Collinearity is a term used in geometry and algebra to describe a scenario where three or more points lie on a single straight line. Verifying collinearity helps in understanding the relationship between these points in the coordinate plane. This can often be shown through algebraic methods, one of which employs determinants. A determinant is a calculated value from a square matrix that provides insight into the matrix's properties, including whether a set of points defined by the matrix are collinear. When using a determinant to check for collinearity, we set up a 3x3 matrix using the coordinates of the three points in question. By calculating the determinant of this matrix, we determine if the points are collinear; if the determinant equals zero, the points lie on a straight line. This is because a zero determinant indicates that the area of the triangle formed by the points is zero, implying that the points do not form a triangle and are thus collinear.

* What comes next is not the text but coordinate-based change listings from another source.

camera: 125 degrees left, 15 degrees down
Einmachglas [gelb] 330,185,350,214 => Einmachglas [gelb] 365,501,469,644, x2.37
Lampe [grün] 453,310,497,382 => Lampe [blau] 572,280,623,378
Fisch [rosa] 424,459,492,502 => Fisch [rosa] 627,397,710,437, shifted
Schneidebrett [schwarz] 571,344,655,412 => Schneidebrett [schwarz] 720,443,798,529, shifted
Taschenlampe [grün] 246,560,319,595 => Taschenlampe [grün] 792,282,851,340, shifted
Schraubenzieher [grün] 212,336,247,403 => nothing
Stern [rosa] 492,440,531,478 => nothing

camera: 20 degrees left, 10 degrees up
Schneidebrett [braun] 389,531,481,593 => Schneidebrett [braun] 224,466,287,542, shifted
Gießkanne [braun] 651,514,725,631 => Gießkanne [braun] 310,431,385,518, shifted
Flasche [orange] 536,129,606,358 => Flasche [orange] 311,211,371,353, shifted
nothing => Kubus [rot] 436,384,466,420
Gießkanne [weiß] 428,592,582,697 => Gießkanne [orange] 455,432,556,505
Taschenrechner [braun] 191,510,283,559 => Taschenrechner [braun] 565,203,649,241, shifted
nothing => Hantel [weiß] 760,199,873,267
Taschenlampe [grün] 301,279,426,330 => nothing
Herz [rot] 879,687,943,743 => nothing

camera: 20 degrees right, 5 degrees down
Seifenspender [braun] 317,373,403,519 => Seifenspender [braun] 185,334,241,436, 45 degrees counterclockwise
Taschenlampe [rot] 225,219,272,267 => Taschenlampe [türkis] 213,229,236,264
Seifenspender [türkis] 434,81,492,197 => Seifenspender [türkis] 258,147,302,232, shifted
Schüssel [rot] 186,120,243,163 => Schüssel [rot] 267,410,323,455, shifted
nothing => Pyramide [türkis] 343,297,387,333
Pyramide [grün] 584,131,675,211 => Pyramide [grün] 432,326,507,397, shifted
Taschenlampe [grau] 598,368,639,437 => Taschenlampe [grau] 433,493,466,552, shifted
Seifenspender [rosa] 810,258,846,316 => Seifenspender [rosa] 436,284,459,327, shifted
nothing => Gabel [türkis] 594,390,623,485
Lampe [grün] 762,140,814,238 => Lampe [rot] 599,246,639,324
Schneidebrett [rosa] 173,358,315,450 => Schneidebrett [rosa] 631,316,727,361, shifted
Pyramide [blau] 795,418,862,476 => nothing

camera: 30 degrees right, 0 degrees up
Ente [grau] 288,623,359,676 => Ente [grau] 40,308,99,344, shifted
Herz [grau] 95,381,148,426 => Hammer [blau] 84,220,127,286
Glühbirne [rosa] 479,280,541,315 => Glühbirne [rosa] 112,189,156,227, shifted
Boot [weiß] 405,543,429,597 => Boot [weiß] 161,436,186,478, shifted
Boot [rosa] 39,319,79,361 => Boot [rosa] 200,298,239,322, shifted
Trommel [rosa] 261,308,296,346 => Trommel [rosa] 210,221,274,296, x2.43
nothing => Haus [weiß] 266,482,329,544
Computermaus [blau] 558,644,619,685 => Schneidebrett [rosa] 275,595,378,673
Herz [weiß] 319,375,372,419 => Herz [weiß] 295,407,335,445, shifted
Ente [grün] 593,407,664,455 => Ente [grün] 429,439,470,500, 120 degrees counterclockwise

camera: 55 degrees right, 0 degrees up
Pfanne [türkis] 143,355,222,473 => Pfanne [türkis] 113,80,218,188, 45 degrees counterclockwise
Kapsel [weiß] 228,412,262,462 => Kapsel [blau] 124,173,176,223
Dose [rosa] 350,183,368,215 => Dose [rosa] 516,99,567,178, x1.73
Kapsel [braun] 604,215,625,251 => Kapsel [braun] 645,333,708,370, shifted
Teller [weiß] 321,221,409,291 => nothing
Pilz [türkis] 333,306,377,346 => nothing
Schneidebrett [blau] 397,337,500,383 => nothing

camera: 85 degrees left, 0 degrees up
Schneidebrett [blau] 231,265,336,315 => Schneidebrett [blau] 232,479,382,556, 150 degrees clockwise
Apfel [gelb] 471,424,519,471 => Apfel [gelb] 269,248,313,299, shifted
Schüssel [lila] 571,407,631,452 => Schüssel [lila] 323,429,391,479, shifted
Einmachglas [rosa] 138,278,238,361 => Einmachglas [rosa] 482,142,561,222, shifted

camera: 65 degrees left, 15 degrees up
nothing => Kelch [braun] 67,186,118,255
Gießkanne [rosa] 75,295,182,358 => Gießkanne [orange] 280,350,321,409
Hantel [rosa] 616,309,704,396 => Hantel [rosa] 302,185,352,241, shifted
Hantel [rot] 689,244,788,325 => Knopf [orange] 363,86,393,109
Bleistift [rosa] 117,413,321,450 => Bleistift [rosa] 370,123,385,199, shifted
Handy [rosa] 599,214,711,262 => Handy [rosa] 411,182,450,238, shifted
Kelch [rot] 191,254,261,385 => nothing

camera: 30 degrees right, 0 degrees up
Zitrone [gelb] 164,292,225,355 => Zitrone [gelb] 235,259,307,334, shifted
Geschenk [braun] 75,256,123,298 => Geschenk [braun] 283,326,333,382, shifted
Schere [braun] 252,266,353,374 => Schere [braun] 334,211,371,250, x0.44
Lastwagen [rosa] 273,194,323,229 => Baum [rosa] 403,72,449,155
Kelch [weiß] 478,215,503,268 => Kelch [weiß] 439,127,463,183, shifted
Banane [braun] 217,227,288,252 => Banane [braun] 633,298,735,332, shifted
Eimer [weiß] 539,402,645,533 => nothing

A matrix is a rectangular array of numbers arranged in rows and columns. In mathematics, matrices are used to represent and solve linear equations, transformations, and more. A matrix is particularly useful in various fields, including computer graphics, physics, and statistics, because it can compactly represent data and operations. To check for collinearity using matrices, we organize the coordinates of the points into a 3x3 matrix with rows where each consists of:

• A 1 (for consistency across the operations)
• The x-coordinate
• The y-coordinate

This structure allows us to easily apply the determinant formula, providing a straightforward method to analyze relationships between points. Matrices simplify the mathematical operations needed in determining properties like collinearity, enabling us to deploy algebraic techniques efficiently.

The determinant of a 3x3 matrix is a specific value calculated using a standard formula that involves all the elements of the matrix. This calculation is crucial for problems involving linear transformations and collinearity checks among others.For a 3x3 matrix of the form:\[ \begin{pmatrix} a & b & c \ d & e & f \ g & h & i \end{pmatrix} \]the determinant, denoted as \( \text{det}(A) \), is calculated with the expression:\[ a(ei - fh) - b(di - fg) + c(dh - eg) \]Each of the terms in the formula results from the expansion using minors, a method that simplifies the computation by breaking it down into smaller, manageable 2x2 determinants. Substituting the coordinates of the points into this formula allows us to compute the determinant value, which indicates whether the involved points are collinear. Hence, if you find the determinant to be zero, it confirms the collinearity of the points.